* _How to complete this task_
Copy every one of the rows below word for word, without the pictures.

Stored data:
==============================
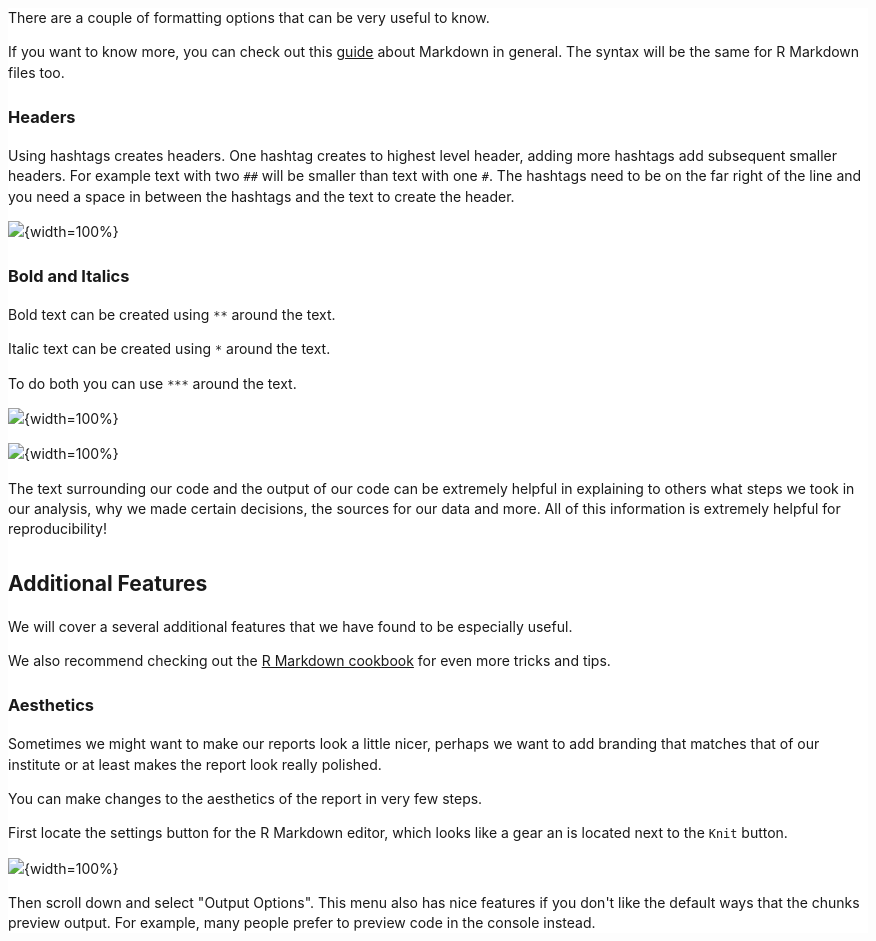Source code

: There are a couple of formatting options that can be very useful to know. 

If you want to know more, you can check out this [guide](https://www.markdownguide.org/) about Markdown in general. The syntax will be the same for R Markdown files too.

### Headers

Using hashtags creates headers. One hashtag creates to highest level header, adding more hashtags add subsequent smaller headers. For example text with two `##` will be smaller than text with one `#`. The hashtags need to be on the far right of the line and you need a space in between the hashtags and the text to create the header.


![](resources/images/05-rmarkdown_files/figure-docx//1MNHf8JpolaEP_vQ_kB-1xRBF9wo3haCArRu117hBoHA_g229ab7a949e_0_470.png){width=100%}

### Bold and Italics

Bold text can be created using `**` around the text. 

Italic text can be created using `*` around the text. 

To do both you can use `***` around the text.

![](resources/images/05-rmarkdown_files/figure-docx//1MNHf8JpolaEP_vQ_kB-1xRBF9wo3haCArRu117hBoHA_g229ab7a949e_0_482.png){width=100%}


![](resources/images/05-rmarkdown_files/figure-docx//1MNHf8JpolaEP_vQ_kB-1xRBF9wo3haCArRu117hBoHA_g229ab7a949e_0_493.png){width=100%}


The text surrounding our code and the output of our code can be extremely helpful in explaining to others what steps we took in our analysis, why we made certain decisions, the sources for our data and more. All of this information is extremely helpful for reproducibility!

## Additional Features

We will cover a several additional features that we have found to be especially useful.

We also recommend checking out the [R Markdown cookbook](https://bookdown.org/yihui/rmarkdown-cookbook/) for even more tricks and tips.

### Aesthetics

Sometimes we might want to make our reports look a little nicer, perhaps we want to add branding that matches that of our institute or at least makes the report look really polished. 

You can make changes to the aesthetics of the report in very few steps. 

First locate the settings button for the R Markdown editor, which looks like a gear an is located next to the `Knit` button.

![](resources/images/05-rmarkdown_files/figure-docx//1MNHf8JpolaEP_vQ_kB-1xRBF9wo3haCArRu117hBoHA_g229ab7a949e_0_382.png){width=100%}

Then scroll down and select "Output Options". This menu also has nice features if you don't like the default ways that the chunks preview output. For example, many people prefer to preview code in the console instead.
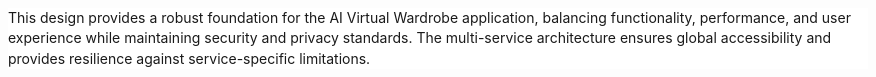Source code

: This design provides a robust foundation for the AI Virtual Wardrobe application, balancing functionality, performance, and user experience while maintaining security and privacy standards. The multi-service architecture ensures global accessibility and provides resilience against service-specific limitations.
==============================
* _Final answer_
Source code

: There are a couple of formatting options that can be very useful to know. 

If you want to know more, you can check out this [guide](https://www.markdownguide.org/) about Markdown in general. The syntax will be the same for R Markdown files too.

### Headers

Using hashtags creates headers. One hashtag creates to highest level header, adding more hashtags add subsequent smaller headers. For example text with two `##` will be smaller than text with one `#`. The hashtags need to be on the far right of the line and you need a space in between the hashtags and the text to create the header.


![](resources/images/05-rmarkdown_files/figure-docx//1MNHf8JpolaEP_vQ_kB-1xRBF9wo3haCArRu117hBoHA_g229ab7a949e_0_470.png){width=100%}

### Bold and Italics

Bold text can be created using `**` around the text. 

Italic text can be created using `*` around the text. 

To do both you can use `***` around the text.

![](resources/images/05-rmarkdown_files/figure-docx//1MNHf8JpolaEP_vQ_kB-1xRBF9wo3haCArRu117hBoHA_g229ab7a949e_0_482.png){width=100%}


![](resources/images/05-rmarkdown_files/figure-docx//1MNHf8JpolaEP_vQ_kB-1xRBF9wo3haCArRu117hBoHA_g229ab7a949e_0_493.png){width=100%}


The text surrounding our code and the output of our code can be extremely helpful in explaining to others what steps we took in our analysis, why we made certain decisions, the sources for our data and more. All of this information is extremely helpful for reproducibility!

## Additional Features

We will cover a several additional features that we have found to be especially useful.

We also recommend checking out the [R Markdown cookbook](https://bookdown.org/yihui/rmarkdown-cookbook/) for even more tricks and tips.

### Aesthetics

Sometimes we might want to make our reports look a little nicer, perhaps we want to add branding that matches that of our institute or at least makes the report look really polished. 

You can make changes to the aesthetics of the report in very few steps. 

First locate the settings button for the R Markdown editor, which looks like a gear an is located next to the `Knit` button.

![](resources/images/05-rmarkdown_files/figure-docx//1MNHf8JpolaEP_vQ_kB-1xRBF9wo3haCArRu117hBoHA_g229ab7a949e_0_382.png){width=100%}

Then scroll down and select "Output Options". This menu also has nice features if you don't like the default ways that the chunks preview output. For example, many people prefer to preview code in the console instead.
Source code

: This design provides a robust foundation for the AI Virtual Wardrobe application, balancing functionality, performance, and user experience while maintaining security and privacy standards. The multi-service architecture ensures global accessibility and provides resilience against service-specific limitations.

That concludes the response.